» ASSIGNED TASK: Copy out all of the material below word for word, but leave out the pictures.

» RECORDS FOR THIS EXERCISE:
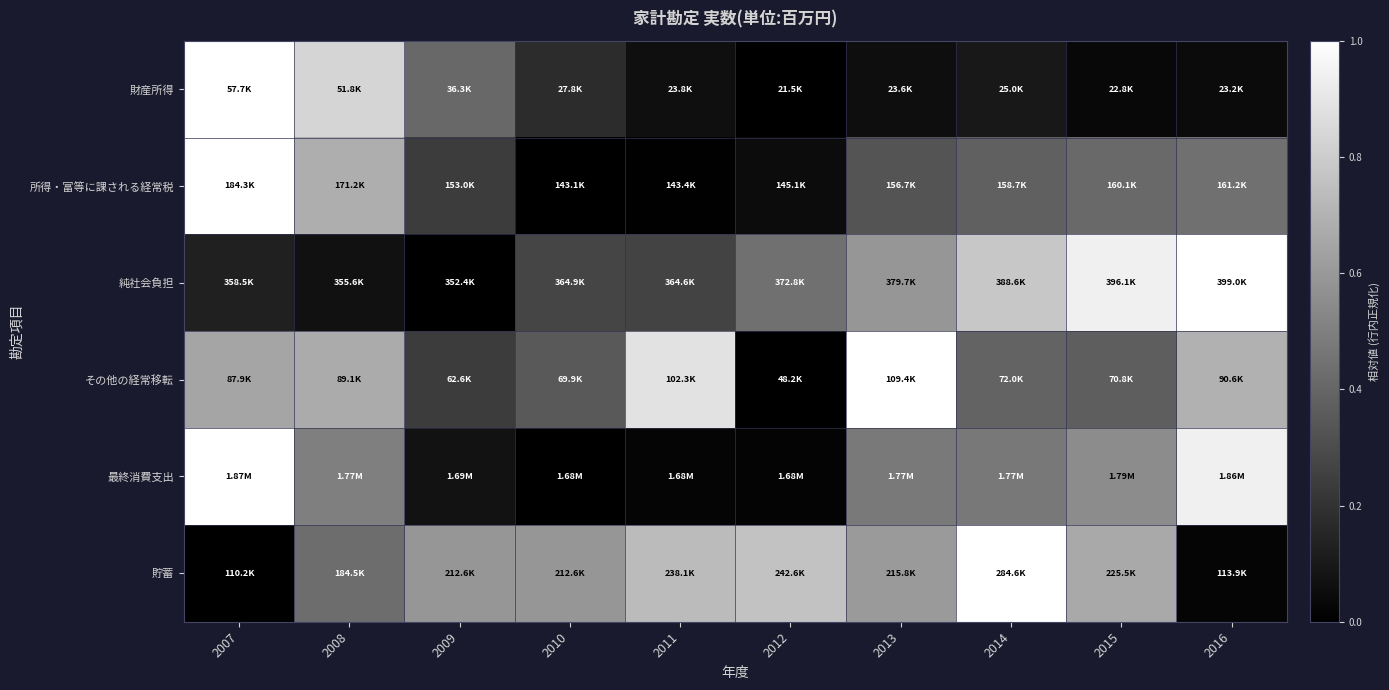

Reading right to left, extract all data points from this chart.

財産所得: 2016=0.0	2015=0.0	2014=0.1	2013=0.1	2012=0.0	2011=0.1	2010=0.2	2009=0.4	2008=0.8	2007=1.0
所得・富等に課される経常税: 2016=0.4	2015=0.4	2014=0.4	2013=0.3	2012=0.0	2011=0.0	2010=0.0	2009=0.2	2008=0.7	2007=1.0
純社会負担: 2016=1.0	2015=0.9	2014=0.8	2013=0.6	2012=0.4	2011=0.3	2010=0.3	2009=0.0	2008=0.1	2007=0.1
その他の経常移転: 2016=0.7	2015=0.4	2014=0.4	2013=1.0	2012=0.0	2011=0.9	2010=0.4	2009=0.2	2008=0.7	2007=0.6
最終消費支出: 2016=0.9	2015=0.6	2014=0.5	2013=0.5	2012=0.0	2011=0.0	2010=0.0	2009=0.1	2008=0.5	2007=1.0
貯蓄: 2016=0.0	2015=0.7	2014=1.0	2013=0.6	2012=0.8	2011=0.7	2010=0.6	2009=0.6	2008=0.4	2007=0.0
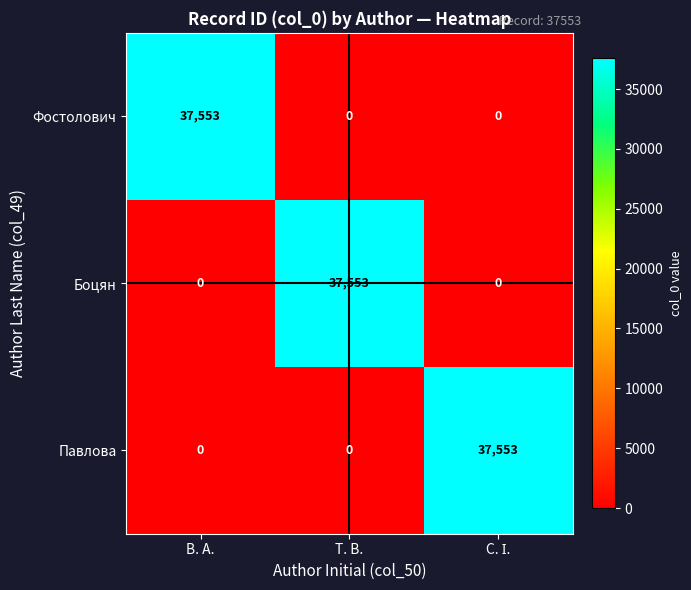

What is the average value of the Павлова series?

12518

» SOLUTION BELOW:
Reading right to left, extract all data points from this chart.

財産所得: 2016=0.0	2015=0.0	2014=0.1	2013=0.1	2012=0.0	2011=0.1	2010=0.2	2009=0.4	2008=0.8	2007=1.0
所得・富等に課される経常税: 2016=0.4	2015=0.4	2014=0.4	2013=0.3	2012=0.0	2011=0.0	2010=0.0	2009=0.2	2008=0.7	2007=1.0
純社会負担: 2016=1.0	2015=0.9	2014=0.8	2013=0.6	2012=0.4	2011=0.3	2010=0.3	2009=0.0	2008=0.1	2007=0.1
その他の経常移転: 2016=0.7	2015=0.4	2014=0.4	2013=1.0	2012=0.0	2011=0.9	2010=0.4	2009=0.2	2008=0.7	2007=0.6
最終消費支出: 2016=0.9	2015=0.6	2014=0.5	2013=0.5	2012=0.0	2011=0.0	2010=0.0	2009=0.1	2008=0.5	2007=1.0
貯蓄: 2016=0.0	2015=0.7	2014=1.0	2013=0.6	2012=0.8	2011=0.7	2010=0.6	2009=0.6	2008=0.4	2007=0.0

What is the average value of the Павлова series?

12518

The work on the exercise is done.